The state’s top decision-maker through the world’s longest lockdown has opened up about the missteps made during the COVID-19 pandemic.
Brett Sutton, Victoria’s Chief Health Officer from March 2019 to July 2023, reflected on ineffective measures during an interview with Neil Mitchell.
He said cleaning surfaces was likely pointless.
“Touching elbows was probably never necessary. They’re the things that we learn as we go,” Professor Sutton admitted.
“And through a hundred years of understanding infectious diseases, we overemphasised the idea that it’ll pass through surfaces or handshakes or droplets spread when the reality was, it’s in our breath.
“It’s very unlikely to spread through surfaces. You didn’t have to wash down the groceries.
“It’s not like washing your hands and using hand sanitiser is a bad thing. But it’s probably more important for the bacterial infections that occur in hospitals than it is for pandemic viruses that are mostly about the air we breathe.”

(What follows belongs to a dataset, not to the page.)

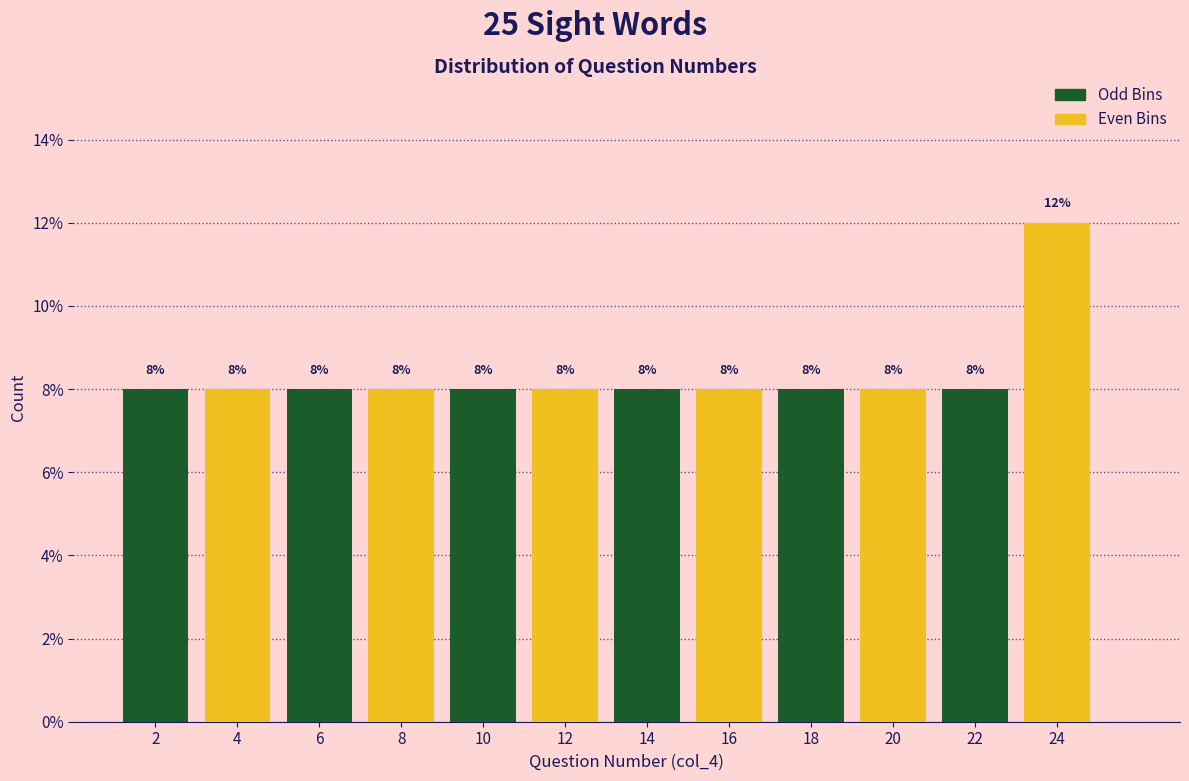

What is the total value across all series at 14?

16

He acknowledged some restrictions were so tough, and in hindsight unnecessary, that Australians may never tolerate another lockdown.
Between March 2020 and October 2021, Victoria endured six separate lockdowns, amounting to 262 days under stay-at-home orders – the longest anywhere in the world.
“Maybe we will agree as a society that we never want to do that [lockdown] again,” he said.
“I’m okay with that. There are other ways to manage stuff.
“If we all wore masks and we all got vaccinated and we all kept distances without them being mandated. That’s a potential path we can take.”
Sutton said children suffered the most despite being at the “least at risk”.
“Absolutely we should recognise that they made a significant sacrifice when they were least at risk, at medical risk,” he said.
“They made a sacrifice for people who were most at risk, people on chemotherapy, people with immune suppression, people who are very elderly and in nursing homes.
“The children were constrained in their lives and that didn’t benefit them as much as it benefited others.
“But those other people, by God, needed the support of everyone.”
He also described the pandemic as a personal ordeal.
“We don’t want to talk about it much. The reality is we should do our utmost by continuing to focus on the planning and prevention so that the response and recovery bits are made easier,” Sutton said, admitting there were moments he considered quitting.
Sutton resigned as Chief Health Officer in 2023 and is now director of health and biosecurity at CSIRO. He had previously acknowledged that evidence on COVID-19 was “sometimes a best guess” and conceded he sometimes failed to provide clear explanations.
During the pandemic, Sutton unexpectedly became a “sex symbol”, amassing thousands of female admirers dubbed the “Suttonettes,” who nicknamed him “Sexysutton,” “Chief Swoon Officer,” “Dr Brett McHunk,” and “CHOttie.”
His latest reflections follow the release of emails, made public after a four-and-a-half-year legal battle, showing Victoria’s controversial 8pm–5am curfew in 2020 was not based on health advice but instead imposed by Cabinet.
An email exchange between Sutton and then public health commander Finn Romanes confirmed the measure was not recommended by health experts – though they later supported it for its effect on limiting transmission of the virus.